Trends and Impediments in Agricultural Trade
NSIAD-90-85BR: Published: Jan 12, 1990. Publicly Released: Feb 14, 1990.
- Full Report:
Pursuant to a congressional request, GAO provided information about the extent of agricultural trade between the United States and Mexico, focusing on: (1) the value of agricultural trade from 1982 to 1988; (2) economic trends affecting agricultural trade; and (3) principal obstacles to agricultural trade.

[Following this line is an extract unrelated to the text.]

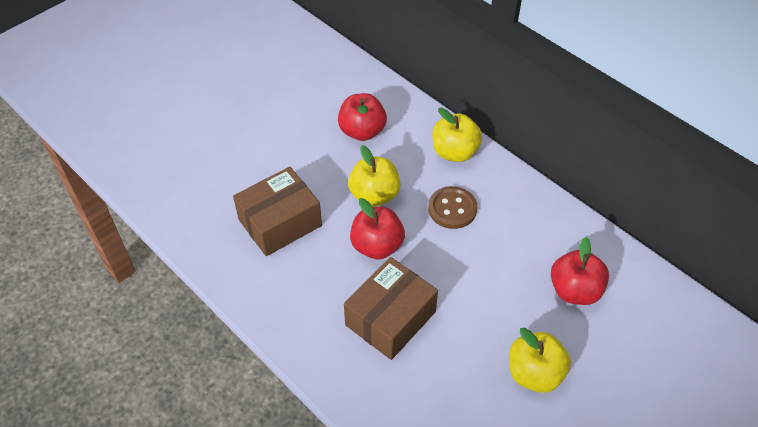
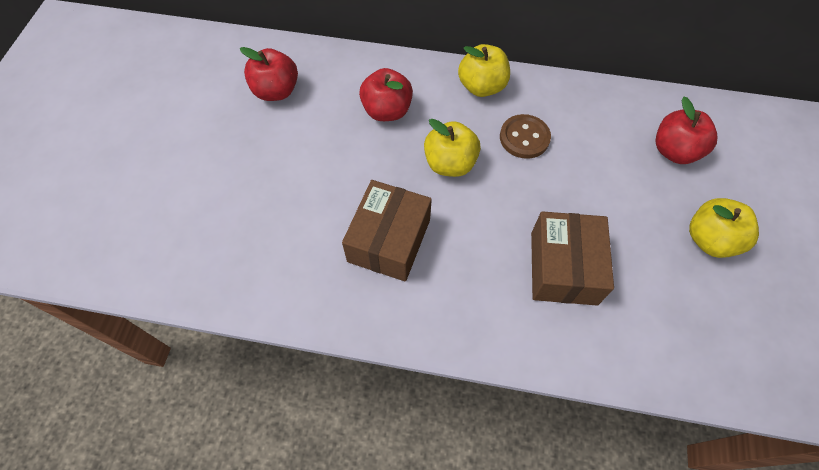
camera: 35 degrees left, 10 degrees up
(377, 246) = (493, 209): red apple -> red apple (276, 91)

GAO found that: (1) U.S.-Mexican agricultural trade increased from $2.3 billion in 1982 to $4 billion in 1988, with Mexican exports growing steadily, and U.S. exports widely fluctuating, reflecting Mexican harvest conditions, adverse Mexican economic conditions, and the availability of U.S. export credit guarantees; (2) the United States exported such bulk commodities as corn and soybeans to Mexico, while Mexico exported tropical products and specialty crops to the United States; (3) Mexican growers complained that their exports were subject to excessive U.S. plant and animal health regulations and that U.S. tariffs on certain crops were too high; (4) the United States believed that Mexico's continued reliance on import licensing requirements was inconsistent with certain provisions of trade and tariff agreements; (5) Mexican horticultural producers' limited participation in crop marketing and distribution and U.S. producers' lack of knowledge of the Mexican marketing and distribution system constrained trade expansion; (6) transportation problems and infrastructure constraints at the border and in Mexico served as obstacles to trade expansion; (7) Mexico's significant external debt limited its demand for U.S. agricultural exports and its funding for agricultural development; and (8) an October 1989 U.S.-Mexican agreement sought to improve bilateral technical and administrative assistance programs, marketing, inspection and research systems, data collection and economic analysis, and research programs.